YANGON (Reuters) - Myanmar army chief Min Aung Hlaing has told military personnel in the country that they must obey the law, citing as an example the sentencing of seven soldiers for a massacre of Rohingya Muslim men that was the subject of a Reuters investigation.
In a speech at a military school in the country’s north, Min Aung Hlaing told soldiers they “must abide by the military codes of conduct and international laws and conventions”, according to a translation posted on his official Facebook page on Thursday.
“No one is above the law. Actions will be taken if someone breaks the law. The problems in Inn Din village ... were solved in line with the Geneva Convention and legal action was taken against military officers and other ranks who failed to respect the law,” said Min Aung Hlaing, in his first direct comment on the killings.
Seven soldiers were sentenced to 10 years in prison with hard labor this month for taking part in the massacre of 10 Rohingya men in the village of Inn Din, in northwestern Rakhine state, last September.
The massacre was being investigated by two Reuters journalists - Wa Lone, 32, and Kyaw Soe Oo, 28 - who were arrested in December and remain in custody accused of violating the country’s Official Secrets Act.

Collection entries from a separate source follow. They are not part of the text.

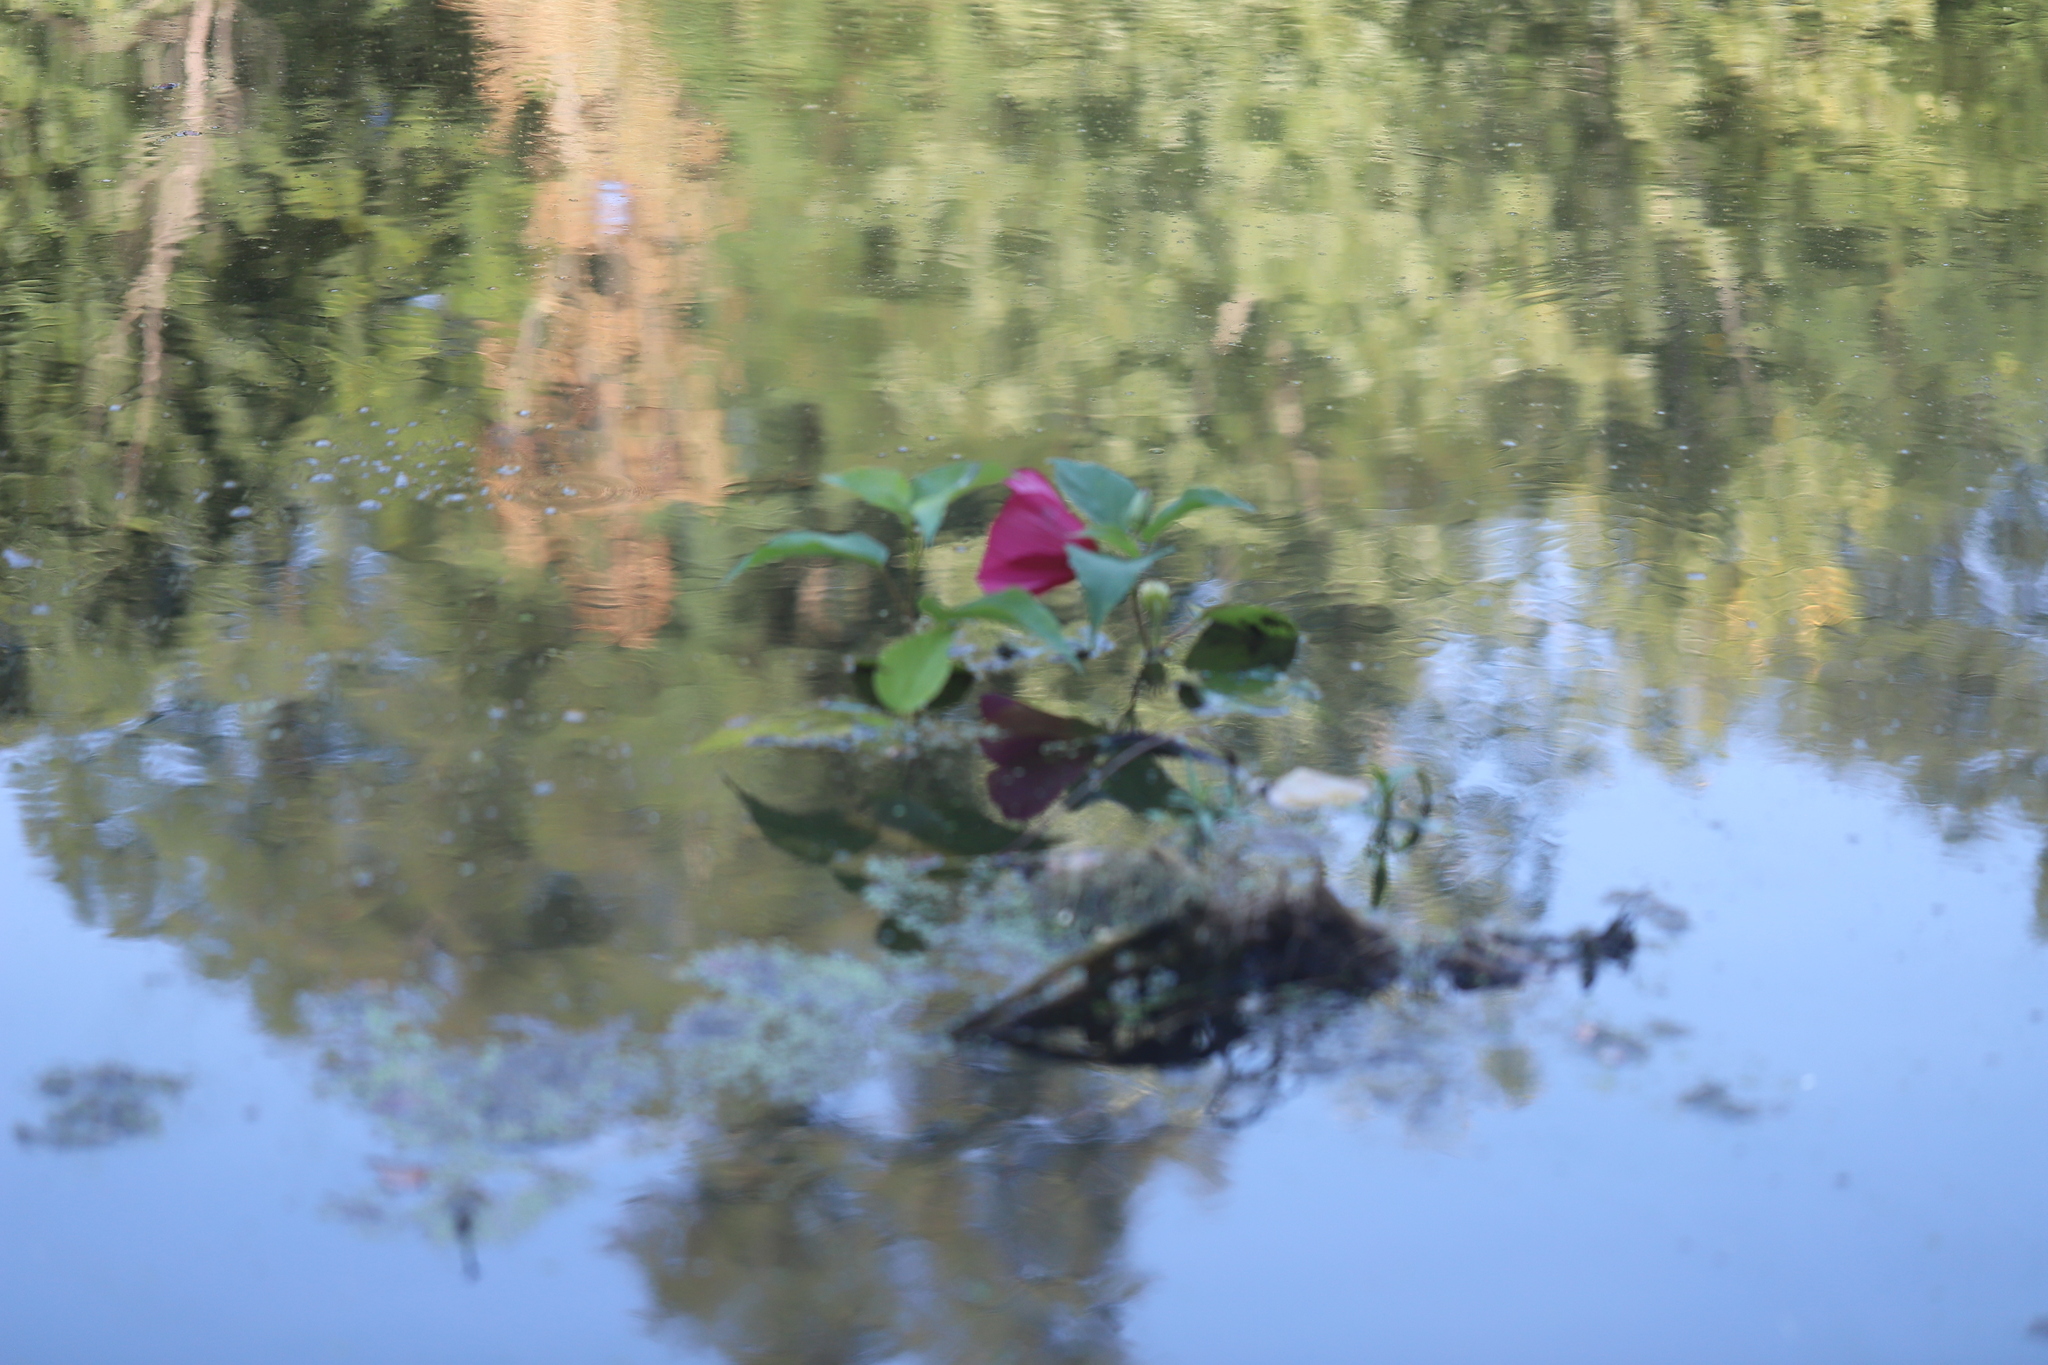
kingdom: Plantae
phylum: Tracheophyta
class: Magnoliopsida
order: Malvales
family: Malvaceae
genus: Hibiscus
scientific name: Hibiscus moscheutos
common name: Common rose-mallow
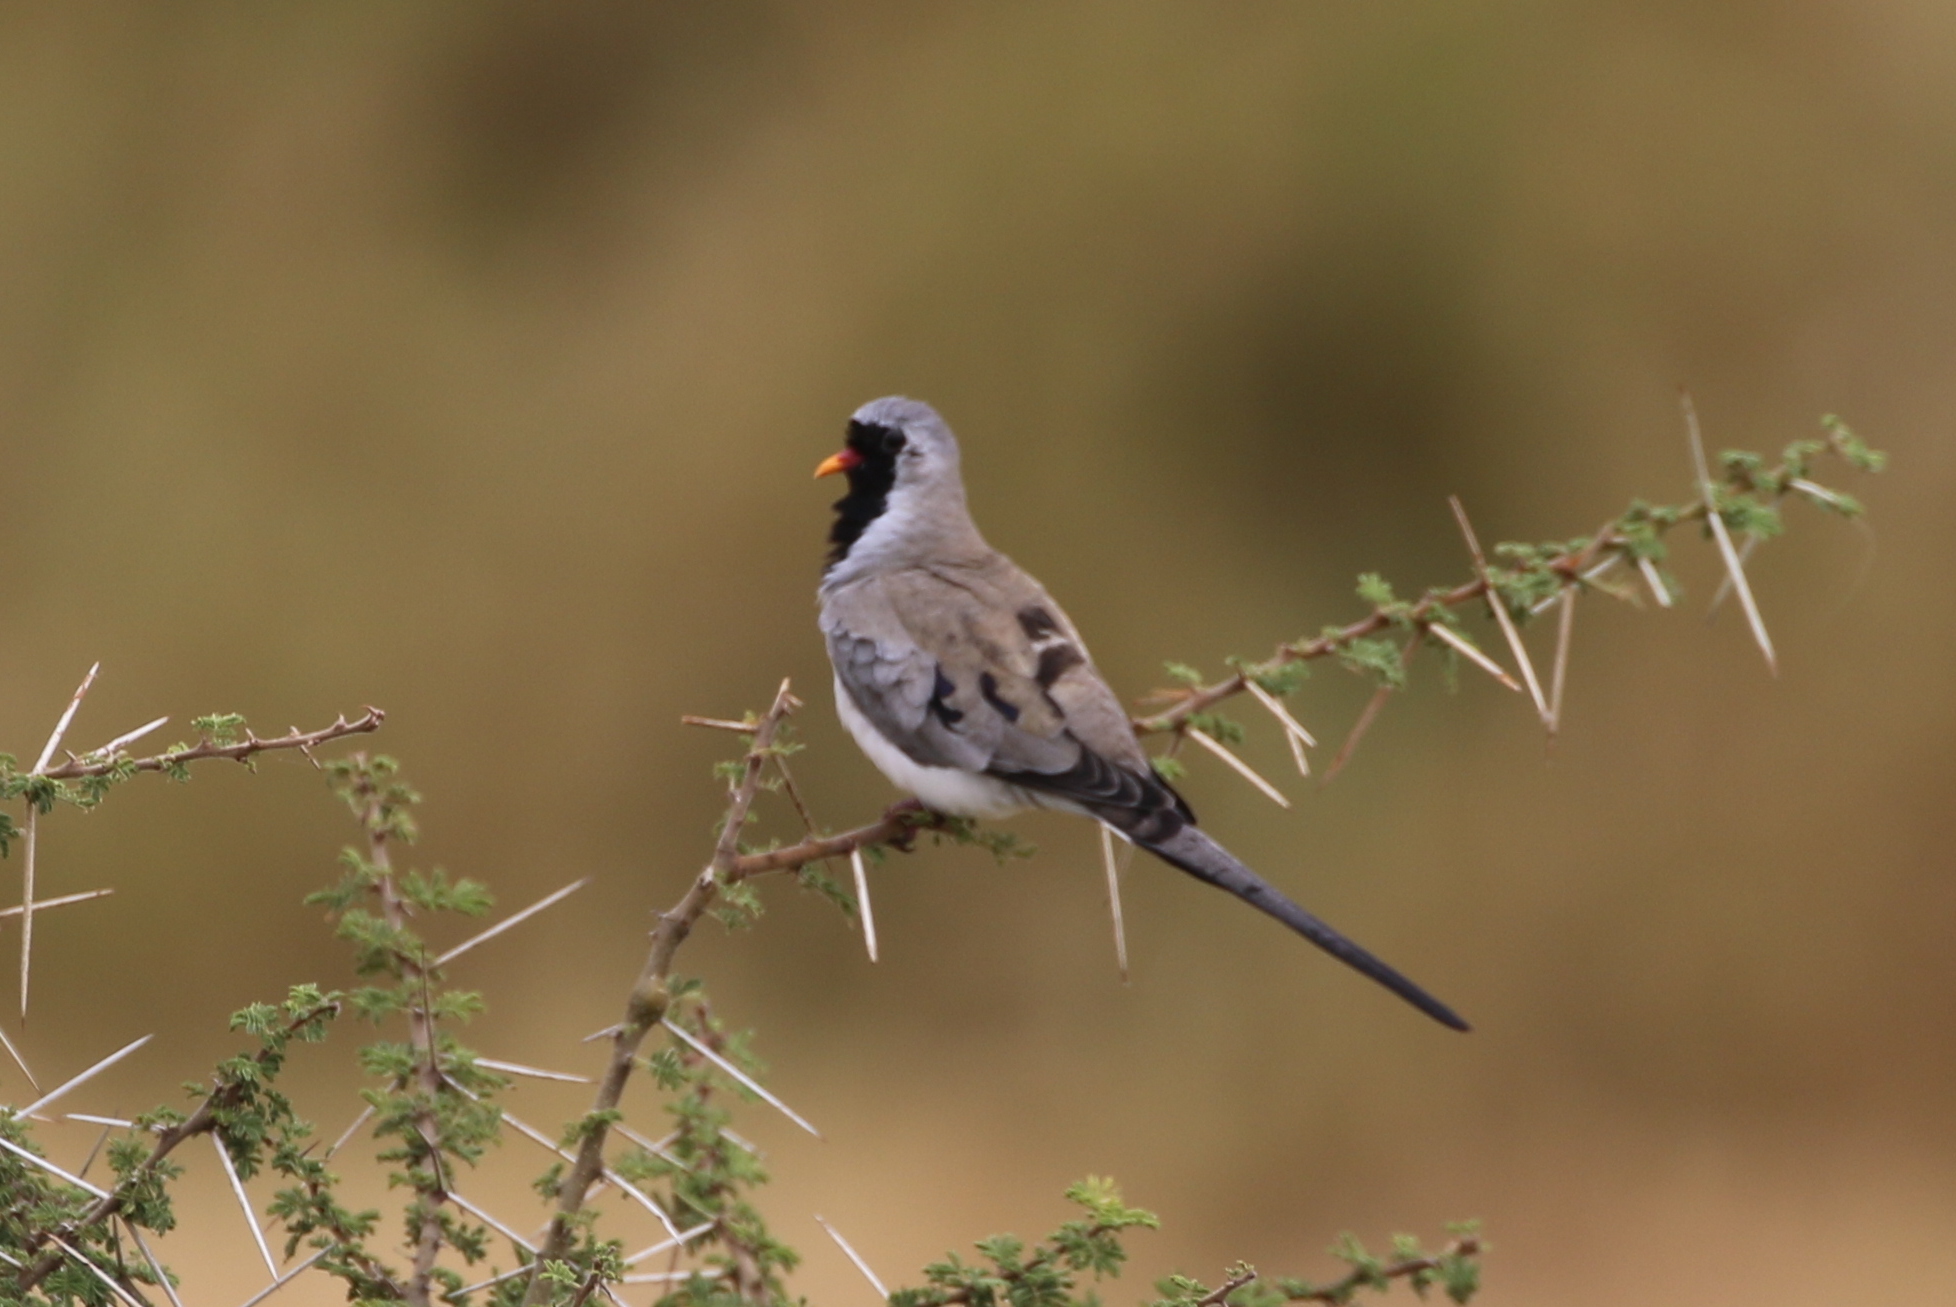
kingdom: Animalia
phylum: Chordata
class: Aves
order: Columbiformes
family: Columbidae
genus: Oena
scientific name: Oena capensis
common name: Namaqua dove
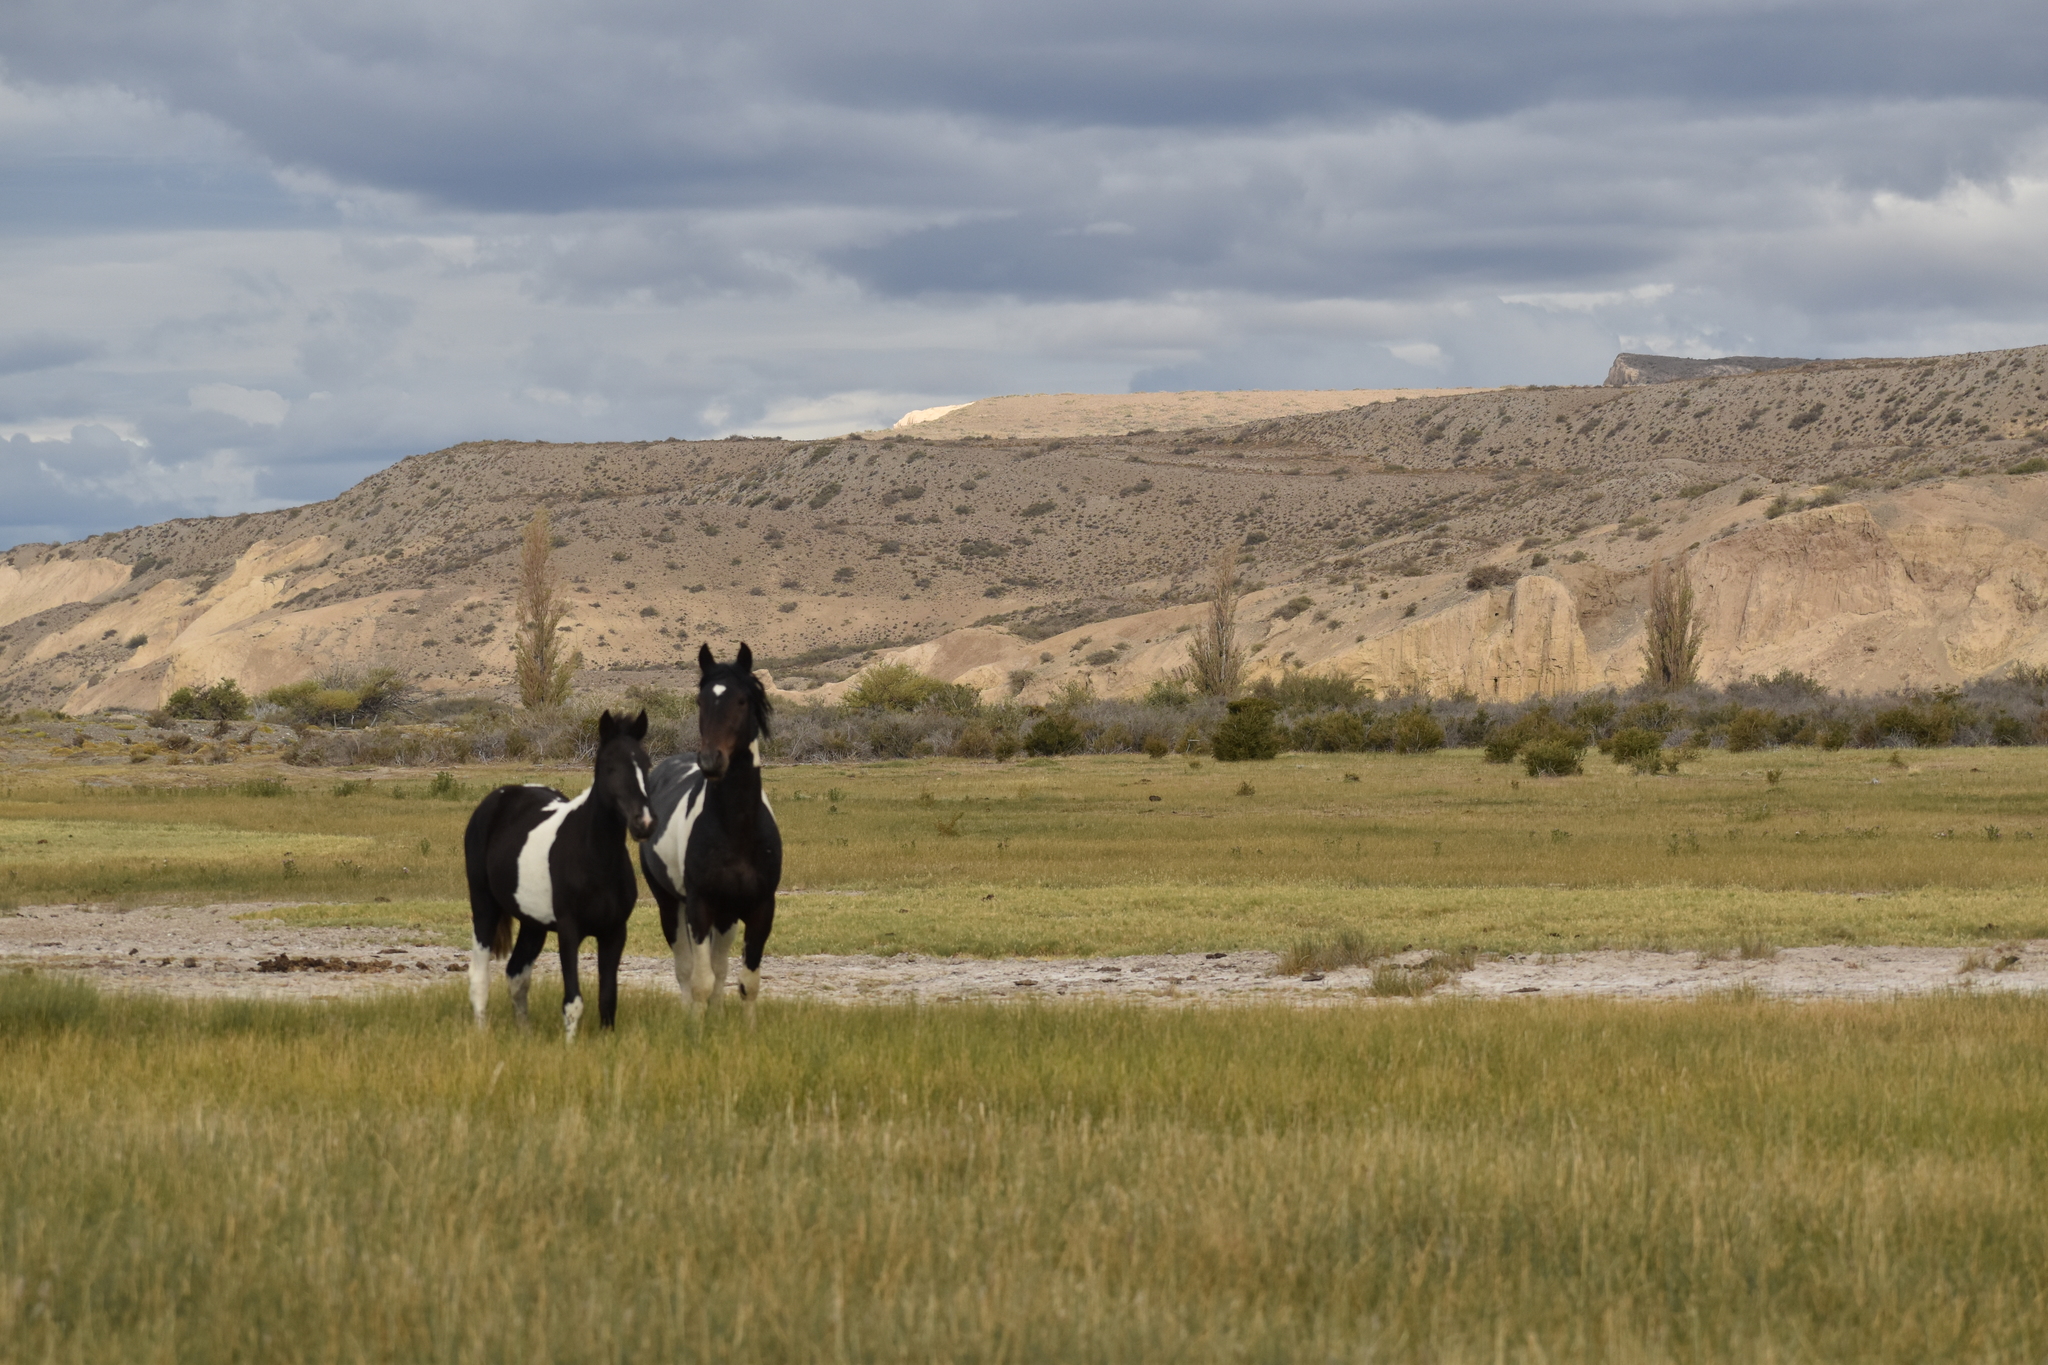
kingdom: Animalia
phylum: Chordata
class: Mammalia
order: Perissodactyla
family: Equidae
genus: Equus
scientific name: Equus caballus
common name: Horse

The authorities told Reuters in February the military opened an internal investigation into the killings independently and that it was unrelated to the Reuters reporters, who they said were accused of obtaining unrelated secret government papers.
The Rohingya men were buried in a mass grave in early September after being hacked to death or shot by Buddhist civilian neighbors and soldiers. Reuters published its story on the murders in February.
The killings were part of a larger army crackdown on the Rohingya, beset by allegations of murder, rape, arson and looting, unleashed in response to Rohingya militant attacks on security forces in late August.
Nearly 700,000 Rohingya Muslims have fled Myanmar as a result, according to United Nations agencies. The U.N. and the United States described it as ethnic cleansing - an accusation that Myanmar denies.
Min Aung Hlaing, one of the most powerful people in a country where the constitution requires the civilian government of Aung San Suu Kyi to share power with the military, reiterated in his speech the army’s position that the Rakhine operation was a legitimate counteroffensive against “Bengali terrorists”.